* [DATA IN THIS EXERCISE]:
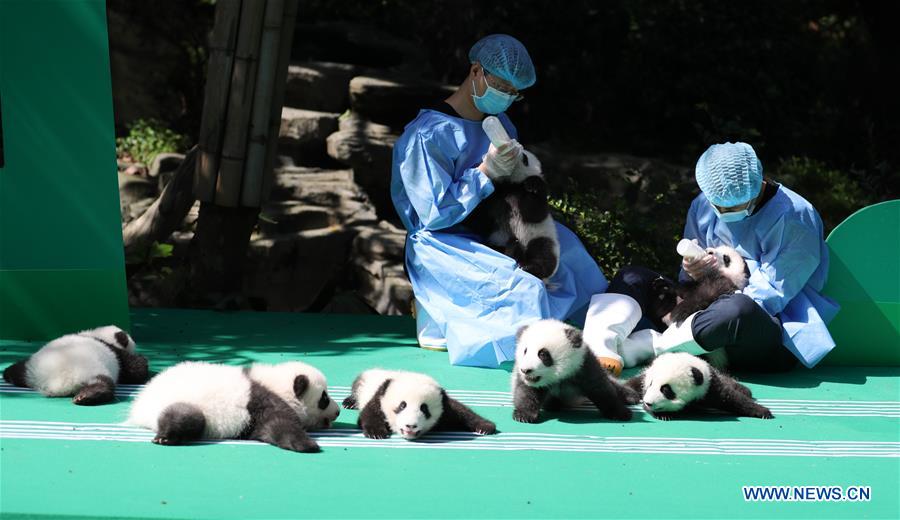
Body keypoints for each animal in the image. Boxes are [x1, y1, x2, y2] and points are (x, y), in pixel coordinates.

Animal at [2, 325, 149, 405]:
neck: (96, 334)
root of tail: (57, 382)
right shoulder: (116, 354)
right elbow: (136, 368)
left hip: (31, 368)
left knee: (18, 371)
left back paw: (8, 373)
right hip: (92, 371)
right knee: (103, 383)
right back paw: (86, 396)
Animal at [127, 360, 340, 453]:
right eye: (324, 398)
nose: (337, 411)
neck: (276, 385)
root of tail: (140, 407)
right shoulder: (262, 402)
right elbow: (280, 425)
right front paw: (308, 445)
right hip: (183, 403)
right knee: (186, 417)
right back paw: (165, 437)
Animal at [342, 369, 497, 440]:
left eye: (424, 408)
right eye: (402, 405)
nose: (410, 426)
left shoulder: (445, 406)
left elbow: (463, 412)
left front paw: (485, 427)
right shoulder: (379, 396)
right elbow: (369, 414)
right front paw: (376, 433)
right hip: (363, 382)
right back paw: (350, 402)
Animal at [464, 149, 560, 282]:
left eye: (525, 158)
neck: (511, 184)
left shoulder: (529, 196)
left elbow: (535, 212)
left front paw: (532, 184)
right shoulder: (496, 195)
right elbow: (478, 218)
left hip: (540, 237)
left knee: (544, 255)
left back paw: (528, 267)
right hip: (497, 239)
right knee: (497, 248)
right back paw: (513, 248)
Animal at [625, 352, 773, 421]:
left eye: (666, 390)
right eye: (651, 384)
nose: (648, 403)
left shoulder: (710, 385)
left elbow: (732, 398)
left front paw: (762, 411)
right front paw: (663, 415)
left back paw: (745, 390)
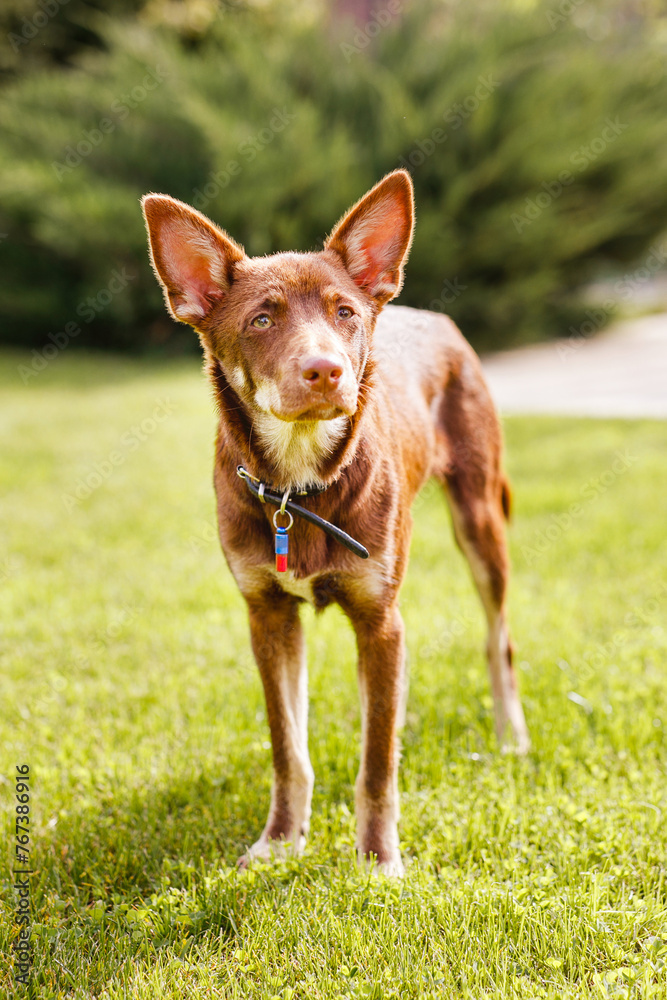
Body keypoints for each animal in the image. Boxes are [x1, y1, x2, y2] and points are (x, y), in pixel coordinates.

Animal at [144, 172, 528, 876]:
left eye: (344, 313)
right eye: (261, 319)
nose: (326, 370)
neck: (300, 487)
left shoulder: (380, 622)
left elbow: (377, 761)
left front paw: (377, 860)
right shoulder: (268, 617)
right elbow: (288, 746)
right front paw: (280, 840)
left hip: (480, 520)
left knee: (499, 639)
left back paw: (511, 736)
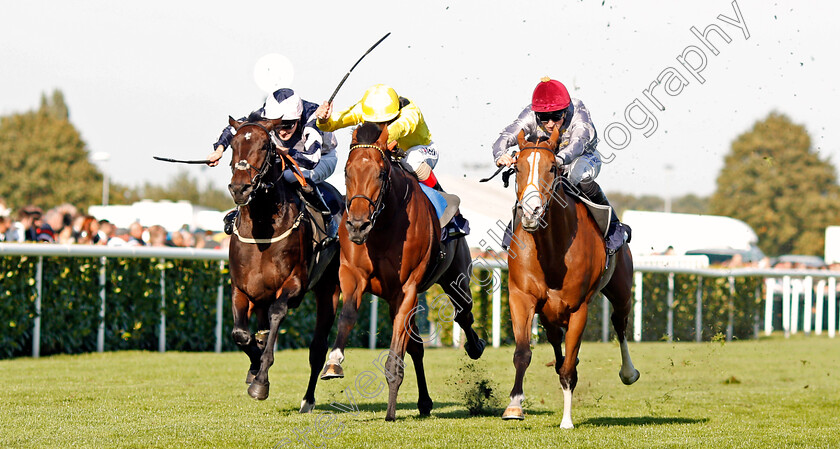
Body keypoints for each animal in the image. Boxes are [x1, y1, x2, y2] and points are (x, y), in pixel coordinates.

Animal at [226, 114, 342, 410]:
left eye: (264, 146)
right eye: (233, 145)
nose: (240, 188)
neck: (262, 229)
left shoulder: (294, 284)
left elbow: (277, 314)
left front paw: (260, 381)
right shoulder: (241, 288)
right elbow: (240, 334)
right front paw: (254, 366)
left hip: (329, 288)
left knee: (318, 348)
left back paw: (308, 400)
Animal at [320, 121, 486, 420]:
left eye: (381, 173)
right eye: (347, 171)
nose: (357, 226)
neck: (383, 227)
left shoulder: (407, 289)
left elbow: (396, 352)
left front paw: (390, 410)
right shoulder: (353, 275)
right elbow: (348, 315)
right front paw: (334, 362)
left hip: (456, 278)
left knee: (464, 313)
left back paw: (475, 346)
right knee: (417, 346)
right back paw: (425, 402)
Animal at [502, 126, 640, 428]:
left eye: (553, 168)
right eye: (517, 168)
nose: (531, 213)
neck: (552, 251)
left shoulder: (579, 308)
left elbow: (567, 369)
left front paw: (566, 420)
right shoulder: (521, 297)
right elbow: (523, 353)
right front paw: (514, 406)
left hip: (621, 291)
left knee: (620, 324)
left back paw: (629, 372)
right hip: (548, 312)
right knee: (556, 341)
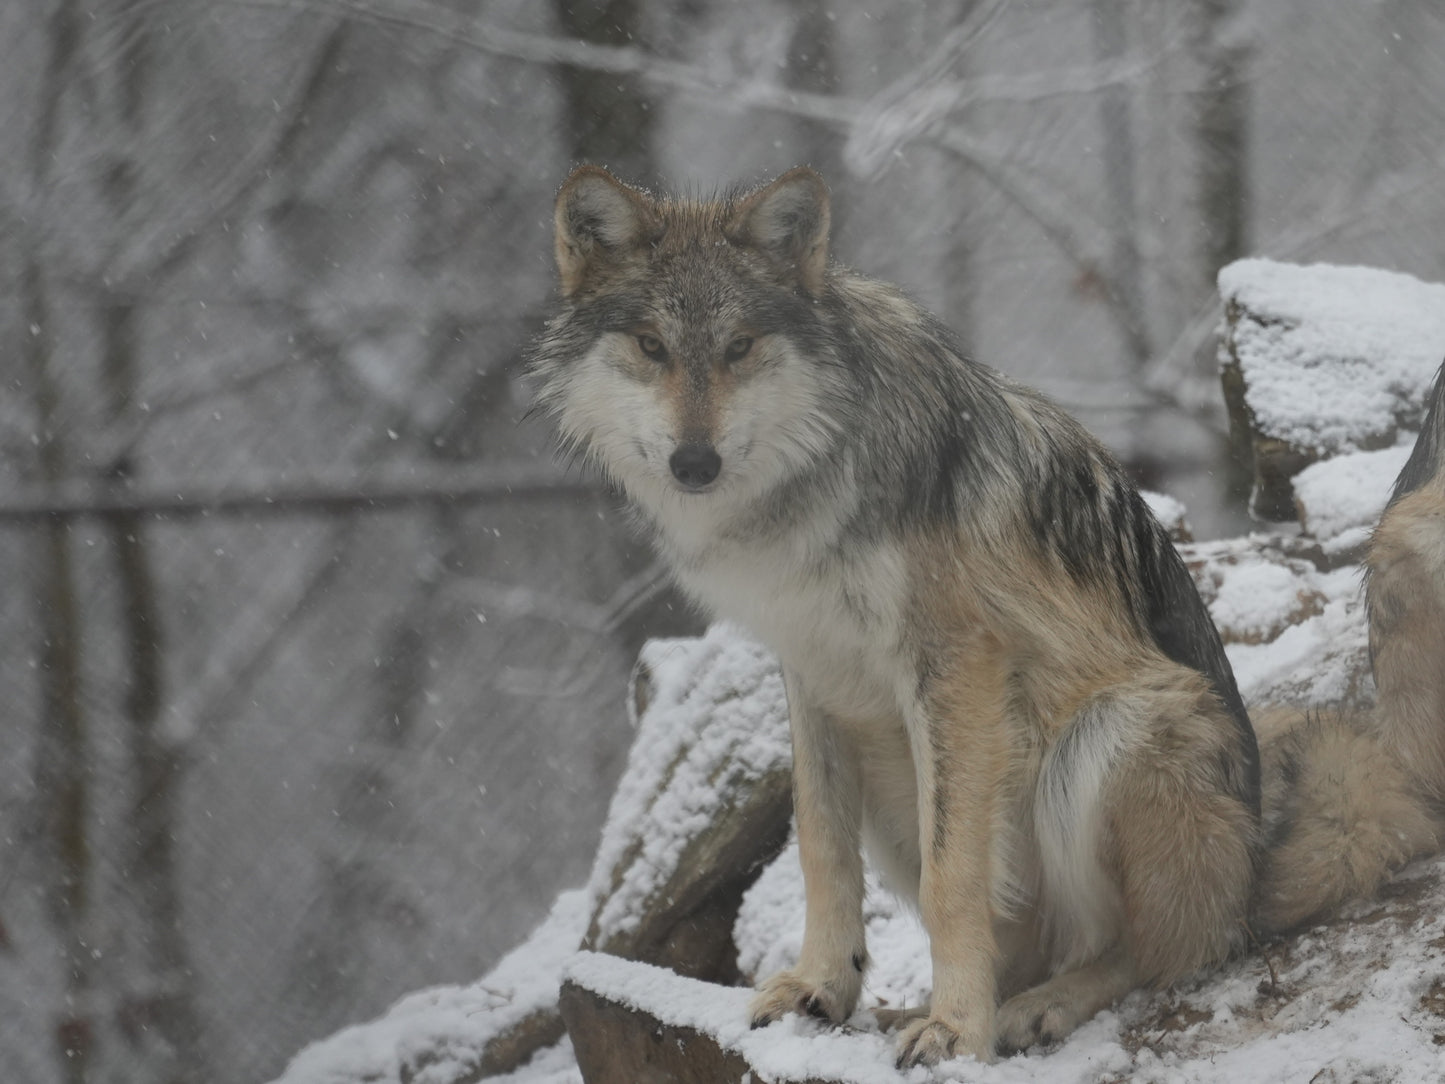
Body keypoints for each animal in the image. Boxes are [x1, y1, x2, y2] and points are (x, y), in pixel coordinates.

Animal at [530, 165, 1445, 1066]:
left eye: (738, 347)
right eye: (651, 346)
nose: (694, 462)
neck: (803, 493)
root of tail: (1253, 864)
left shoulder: (952, 663)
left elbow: (953, 879)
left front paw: (956, 1031)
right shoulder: (808, 665)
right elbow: (822, 849)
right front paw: (820, 987)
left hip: (1112, 731)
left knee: (1160, 951)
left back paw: (1034, 1007)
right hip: (894, 770)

* [TASK ITEM]:
When you repeat the listing, keep it exact and leave the pictures behind.

* [FINAL ANSWER]:
Body keypoints for each animal in the image. Boxes are [x1, y1, x2, y2] and points are (x, y), in pixel coordinates.

Animal at [2, 325, 149, 405]:
neck: (96, 334)
root of tail: (57, 382)
right shoulder: (116, 354)
right elbow: (136, 368)
left hip: (31, 368)
left knee: (18, 371)
left back paw: (8, 373)
right hip: (92, 371)
right knee: (103, 383)
right back paw: (86, 396)
Animal at [127, 360, 340, 453]:
right eye: (324, 398)
nose: (337, 411)
neck: (276, 385)
root of tail: (140, 407)
right shoulder: (262, 402)
right elbow: (280, 425)
right front paw: (308, 445)
right hip: (183, 403)
right knee: (186, 417)
right back paw: (165, 437)
Animal at [342, 369, 497, 440]:
left eye: (424, 408)
right eye: (402, 405)
nose: (410, 426)
left shoulder: (445, 406)
left elbow: (463, 412)
left front paw: (485, 427)
right shoulder: (379, 396)
right elbow: (369, 414)
right front paw: (376, 433)
right hip: (363, 382)
right back paw: (350, 402)
Animal at [464, 149, 560, 282]:
left eye: (525, 158)
neck: (511, 184)
left shoulder: (529, 196)
left elbow: (535, 212)
left front paw: (532, 184)
right shoulder: (496, 195)
right elbow: (478, 218)
left hip: (540, 237)
left knee: (544, 255)
left back paw: (528, 267)
right hip: (497, 239)
right knee: (497, 248)
right back paw: (513, 248)
Animal at [625, 352, 773, 421]:
left eye: (666, 390)
right eye: (651, 384)
nose: (648, 403)
left shoulder: (710, 385)
left elbow: (732, 398)
left front paw: (762, 411)
right front paw: (663, 415)
left back paw: (745, 390)
Body keypoints for each animal in the image. Boxes are [x1, y1, x2, y2] and points are (x, y), in pixel coordinates.

Animal at [144, 172, 528, 876]:
left eye: (344, 313)
right eye: (261, 319)
nose: (326, 370)
neck: (300, 487)
left shoulder: (380, 622)
left elbow: (377, 761)
left front paw: (377, 860)
right shoulder: (268, 617)
right elbow: (288, 746)
right front paw: (280, 840)
left hip: (480, 520)
left knee: (499, 639)
left back paw: (511, 736)
Body keypoints for each animal in the image. Boxes are [x1, y1, x2, y2] and points are (x, y), in pixel coordinates.

Animal at [226, 114, 342, 410]:
left eye: (264, 146)
right eye: (233, 145)
nose: (240, 188)
neck: (262, 229)
left shoulder: (294, 284)
left elbow: (277, 314)
left front paw: (260, 381)
right shoulder: (241, 288)
right elbow: (240, 334)
right front paw: (254, 366)
left hip: (329, 288)
left knee: (318, 348)
left back paw: (308, 400)
Animal at [320, 121, 486, 420]:
left eye: (381, 173)
right eye: (347, 171)
nose: (357, 226)
neck: (383, 227)
left shoulder: (407, 289)
left elbow: (396, 352)
left front paw: (390, 410)
right shoulder: (353, 275)
right elbow: (348, 315)
right front paw: (334, 362)
left hip: (456, 278)
left knee: (464, 313)
left back paw: (475, 346)
right knee: (417, 346)
right back paw: (425, 402)
Animal at [502, 126, 640, 428]:
left eye: (553, 168)
right eye: (517, 168)
nose: (531, 213)
neck: (552, 251)
left shoulder: (579, 308)
left elbow: (567, 369)
left front paw: (566, 420)
right shoulder: (521, 297)
right elbow: (523, 353)
right front paw: (514, 406)
left hip: (621, 291)
left knee: (620, 324)
left back paw: (629, 372)
right hip: (548, 312)
right knee: (556, 341)
Body keypoints for each animal in the image. Boxes are [x1, y1, x2, y2] and points are (x, y), in pixel coordinates.

Animal at [530, 165, 1445, 1066]:
left eye: (738, 347)
right eye: (651, 346)
nose: (694, 462)
neck: (803, 493)
root of tail: (1253, 864)
left shoulder: (952, 663)
left elbow: (953, 879)
left front paw: (956, 1031)
right shoulder: (808, 665)
right elbow: (822, 849)
right front paw: (820, 987)
left hip: (1112, 731)
left knee: (1160, 951)
left back paw: (1034, 1007)
right hip: (894, 770)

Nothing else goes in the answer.